> **TASKS TO COMPLETE**
- A) In the text about reviews of Gabbiano's, which 1955 animated film does Katherine Chew Hamilton reference?
- B) Translate this sentence from the text about reviews of Gabbiano's into Spanish: "He later ranked the restaurant 26th in the newspaper's 2024 list of Portland's 40 best eateries."
- C) Carry the text about reviews of Gabbiano's forward from its last sentence.

> **DOCUMENT SECTION**

========

Michael Russell ranked Gabbiano's fifth on The Oregonians list of Portland's best new restaurants of 2022. He recommended the mozzarella cups, spaghetti and meatballs, and Old Fashioned, and wrote, "After years of COVID restrictions, Gabbiano's feels like a release, and a perfect date spot for 2022." He later ranked the restaurant 26th in the newspaper's 2024 list of Portland's 40 best eateries. Gabbiano's ranked fourth in the best pasta restaurants category of The Oregonians annual readers choice awards in 2024. Katherine Chew Hamilton included the restaurant in Portland Monthlys list of five eateries in the city for "reenacting romantic movie scenes", recommending the spaghetti and meatballs and referencing the 1955 animated film Lady and the Tramp. Andrea Damewood of Willamette Week said the restaurant's menu "could please everyone from a picky kid to a picky traditionalist to a picky gourmand".

========

> **DATA FOR REVIEW**
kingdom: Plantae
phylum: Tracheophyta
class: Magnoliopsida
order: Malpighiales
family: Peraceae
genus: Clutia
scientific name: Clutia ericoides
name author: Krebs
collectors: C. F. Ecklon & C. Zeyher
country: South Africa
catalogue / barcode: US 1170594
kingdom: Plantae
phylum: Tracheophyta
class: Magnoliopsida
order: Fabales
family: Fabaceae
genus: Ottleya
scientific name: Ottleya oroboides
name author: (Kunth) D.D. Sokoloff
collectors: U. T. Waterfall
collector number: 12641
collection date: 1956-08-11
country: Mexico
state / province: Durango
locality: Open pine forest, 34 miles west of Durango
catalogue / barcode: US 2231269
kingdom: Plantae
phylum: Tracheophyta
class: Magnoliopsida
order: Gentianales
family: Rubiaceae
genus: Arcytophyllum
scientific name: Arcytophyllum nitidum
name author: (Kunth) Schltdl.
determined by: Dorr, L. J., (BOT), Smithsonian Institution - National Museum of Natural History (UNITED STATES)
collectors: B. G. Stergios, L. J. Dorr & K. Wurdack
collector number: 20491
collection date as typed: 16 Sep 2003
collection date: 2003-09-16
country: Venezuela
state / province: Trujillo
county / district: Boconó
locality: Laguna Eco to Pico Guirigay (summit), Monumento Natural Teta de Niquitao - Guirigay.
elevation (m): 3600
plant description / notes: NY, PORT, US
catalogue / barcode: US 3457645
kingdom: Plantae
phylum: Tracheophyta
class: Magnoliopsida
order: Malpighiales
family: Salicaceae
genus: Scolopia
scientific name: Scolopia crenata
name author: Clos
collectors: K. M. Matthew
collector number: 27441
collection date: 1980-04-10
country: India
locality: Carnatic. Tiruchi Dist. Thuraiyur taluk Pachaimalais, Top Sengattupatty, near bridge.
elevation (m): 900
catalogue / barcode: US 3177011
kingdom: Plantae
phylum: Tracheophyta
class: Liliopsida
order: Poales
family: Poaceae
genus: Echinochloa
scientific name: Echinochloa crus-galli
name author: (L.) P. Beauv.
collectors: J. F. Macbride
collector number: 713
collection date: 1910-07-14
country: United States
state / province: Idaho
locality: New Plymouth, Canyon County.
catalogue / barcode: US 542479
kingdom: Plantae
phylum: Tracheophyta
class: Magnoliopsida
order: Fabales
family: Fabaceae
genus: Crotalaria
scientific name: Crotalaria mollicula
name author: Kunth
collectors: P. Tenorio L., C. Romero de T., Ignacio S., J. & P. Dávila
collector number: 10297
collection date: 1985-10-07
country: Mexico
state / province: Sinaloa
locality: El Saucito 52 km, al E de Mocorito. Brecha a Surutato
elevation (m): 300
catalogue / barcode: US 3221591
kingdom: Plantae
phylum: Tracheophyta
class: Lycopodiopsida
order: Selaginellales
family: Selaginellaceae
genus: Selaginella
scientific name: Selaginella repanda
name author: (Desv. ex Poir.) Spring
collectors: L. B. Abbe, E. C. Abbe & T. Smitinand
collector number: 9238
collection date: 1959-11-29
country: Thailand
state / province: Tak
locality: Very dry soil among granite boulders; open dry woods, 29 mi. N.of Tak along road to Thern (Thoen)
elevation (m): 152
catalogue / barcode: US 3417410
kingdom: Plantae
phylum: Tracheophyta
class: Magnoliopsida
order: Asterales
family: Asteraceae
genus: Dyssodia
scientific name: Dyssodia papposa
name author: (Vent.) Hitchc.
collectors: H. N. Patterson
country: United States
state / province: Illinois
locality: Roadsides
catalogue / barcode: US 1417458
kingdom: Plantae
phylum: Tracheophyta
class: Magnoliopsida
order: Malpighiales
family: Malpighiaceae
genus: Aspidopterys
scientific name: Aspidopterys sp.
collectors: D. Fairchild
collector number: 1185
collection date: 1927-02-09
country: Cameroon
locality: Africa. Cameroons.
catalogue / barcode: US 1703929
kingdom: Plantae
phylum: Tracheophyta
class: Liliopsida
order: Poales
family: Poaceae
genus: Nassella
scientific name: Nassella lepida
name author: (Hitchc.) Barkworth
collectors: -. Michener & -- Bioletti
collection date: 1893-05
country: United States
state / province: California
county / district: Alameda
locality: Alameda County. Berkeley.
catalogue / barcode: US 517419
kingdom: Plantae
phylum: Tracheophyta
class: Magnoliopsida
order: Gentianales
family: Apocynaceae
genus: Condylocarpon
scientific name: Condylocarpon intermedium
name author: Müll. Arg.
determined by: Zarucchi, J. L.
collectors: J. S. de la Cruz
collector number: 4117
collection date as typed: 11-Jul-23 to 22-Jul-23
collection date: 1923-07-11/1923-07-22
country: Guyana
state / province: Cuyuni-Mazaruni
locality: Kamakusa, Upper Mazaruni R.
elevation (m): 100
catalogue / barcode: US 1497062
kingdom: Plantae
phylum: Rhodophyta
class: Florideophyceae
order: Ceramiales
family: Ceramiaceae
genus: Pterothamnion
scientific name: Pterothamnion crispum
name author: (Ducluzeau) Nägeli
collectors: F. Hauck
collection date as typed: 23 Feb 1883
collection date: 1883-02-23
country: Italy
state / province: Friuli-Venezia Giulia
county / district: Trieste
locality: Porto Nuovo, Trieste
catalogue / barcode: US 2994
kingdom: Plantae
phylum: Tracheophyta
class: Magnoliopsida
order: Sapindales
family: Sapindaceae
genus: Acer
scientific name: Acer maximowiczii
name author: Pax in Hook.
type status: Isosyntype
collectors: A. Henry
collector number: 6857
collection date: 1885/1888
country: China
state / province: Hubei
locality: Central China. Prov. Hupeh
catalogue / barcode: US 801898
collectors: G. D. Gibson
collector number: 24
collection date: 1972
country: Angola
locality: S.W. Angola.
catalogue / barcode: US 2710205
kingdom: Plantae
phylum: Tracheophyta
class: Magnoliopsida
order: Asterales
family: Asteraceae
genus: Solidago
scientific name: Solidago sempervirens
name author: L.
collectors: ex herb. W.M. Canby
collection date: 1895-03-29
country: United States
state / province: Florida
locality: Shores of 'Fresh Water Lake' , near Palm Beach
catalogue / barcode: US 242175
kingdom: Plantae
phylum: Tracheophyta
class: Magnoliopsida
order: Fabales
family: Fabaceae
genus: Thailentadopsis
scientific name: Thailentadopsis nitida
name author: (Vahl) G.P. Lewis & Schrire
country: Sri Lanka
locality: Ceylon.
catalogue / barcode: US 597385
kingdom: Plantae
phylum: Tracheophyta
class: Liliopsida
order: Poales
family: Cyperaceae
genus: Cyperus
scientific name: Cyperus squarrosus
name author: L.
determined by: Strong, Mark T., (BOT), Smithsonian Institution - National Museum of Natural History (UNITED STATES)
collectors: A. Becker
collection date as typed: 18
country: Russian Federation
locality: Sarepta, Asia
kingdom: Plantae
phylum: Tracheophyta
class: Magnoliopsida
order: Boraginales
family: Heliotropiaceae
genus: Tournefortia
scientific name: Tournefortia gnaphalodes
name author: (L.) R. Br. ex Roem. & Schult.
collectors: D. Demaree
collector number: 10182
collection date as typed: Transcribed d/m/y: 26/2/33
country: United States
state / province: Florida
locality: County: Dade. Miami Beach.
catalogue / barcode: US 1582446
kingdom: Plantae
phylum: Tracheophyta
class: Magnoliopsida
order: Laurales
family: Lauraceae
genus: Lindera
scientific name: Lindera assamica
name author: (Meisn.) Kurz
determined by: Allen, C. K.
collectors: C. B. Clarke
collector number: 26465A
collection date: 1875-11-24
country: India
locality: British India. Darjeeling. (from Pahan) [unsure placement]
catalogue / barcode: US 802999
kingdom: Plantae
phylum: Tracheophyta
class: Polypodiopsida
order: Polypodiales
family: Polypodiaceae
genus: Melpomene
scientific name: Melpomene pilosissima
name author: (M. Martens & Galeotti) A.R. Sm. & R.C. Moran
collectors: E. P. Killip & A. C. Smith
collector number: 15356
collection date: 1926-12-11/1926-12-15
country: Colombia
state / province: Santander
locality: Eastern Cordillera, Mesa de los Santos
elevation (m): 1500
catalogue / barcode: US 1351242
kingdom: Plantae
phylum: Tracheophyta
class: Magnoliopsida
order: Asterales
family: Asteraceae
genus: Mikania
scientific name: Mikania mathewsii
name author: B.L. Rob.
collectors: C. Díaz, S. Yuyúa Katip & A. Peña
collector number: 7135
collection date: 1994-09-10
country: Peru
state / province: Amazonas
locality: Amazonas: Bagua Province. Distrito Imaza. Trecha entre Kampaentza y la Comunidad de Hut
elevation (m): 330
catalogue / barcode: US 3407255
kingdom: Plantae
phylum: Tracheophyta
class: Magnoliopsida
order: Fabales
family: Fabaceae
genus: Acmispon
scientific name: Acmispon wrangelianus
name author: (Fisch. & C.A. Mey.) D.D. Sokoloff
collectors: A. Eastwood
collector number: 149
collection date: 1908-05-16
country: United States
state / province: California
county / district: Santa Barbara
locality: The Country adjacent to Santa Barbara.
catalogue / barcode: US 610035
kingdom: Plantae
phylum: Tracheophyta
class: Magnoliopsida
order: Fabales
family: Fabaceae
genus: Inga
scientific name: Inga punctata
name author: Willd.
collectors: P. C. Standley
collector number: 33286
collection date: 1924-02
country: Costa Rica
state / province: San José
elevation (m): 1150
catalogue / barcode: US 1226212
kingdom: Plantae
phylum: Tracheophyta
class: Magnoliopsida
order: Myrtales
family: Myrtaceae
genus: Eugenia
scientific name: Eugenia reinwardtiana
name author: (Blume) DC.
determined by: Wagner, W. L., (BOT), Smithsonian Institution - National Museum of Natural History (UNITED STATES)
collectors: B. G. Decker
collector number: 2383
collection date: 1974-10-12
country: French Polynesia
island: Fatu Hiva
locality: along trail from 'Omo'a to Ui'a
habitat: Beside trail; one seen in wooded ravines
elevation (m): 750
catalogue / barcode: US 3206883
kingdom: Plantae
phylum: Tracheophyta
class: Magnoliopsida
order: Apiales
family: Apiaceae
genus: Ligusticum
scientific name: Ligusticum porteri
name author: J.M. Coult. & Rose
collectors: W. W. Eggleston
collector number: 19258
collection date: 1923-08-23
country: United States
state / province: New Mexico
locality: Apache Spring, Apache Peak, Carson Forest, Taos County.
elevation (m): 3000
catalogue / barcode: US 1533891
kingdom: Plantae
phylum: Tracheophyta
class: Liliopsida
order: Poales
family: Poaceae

========

> **PER-TASK ANSWERS**
- A) Lady and the Tramp

- B) Más tarde situó al restaurante en el puesto 26 de la lista de 2024 del periódico con los 40 mejores restaurantes de Portland.

- C)
Tasting Table included the espresso martini in a 2022 list of the twelve best in the U.S. and described Gabbiano's as "a funky, hip, and modern homage to Italian-American red sauce joints, complete with comfort food and spiffy mixed drinks". Eater Portland included the business in 2024 lists of 38 "essential" eateries in Portland as well as "stellar" Italian establishments in the city. The website's Asia Alvarez and Brooke Jackson-Glidden also included Gabbiano's in a 2024 overview of "foolproof first date spots for every kind of Portlander". Jackson-Glidden has said, "Liz Serrone of Gabbiano's designed a menu with things like Bolognese-smothered fries, jalapeño popper arancini, and banana pudding tiramisu — an Italian-infused Americana that, while unpretentious, is hard to find elsewhere in town." Gabbiano's was also included in the website's 2025 list of Portland's best Italian restaurants.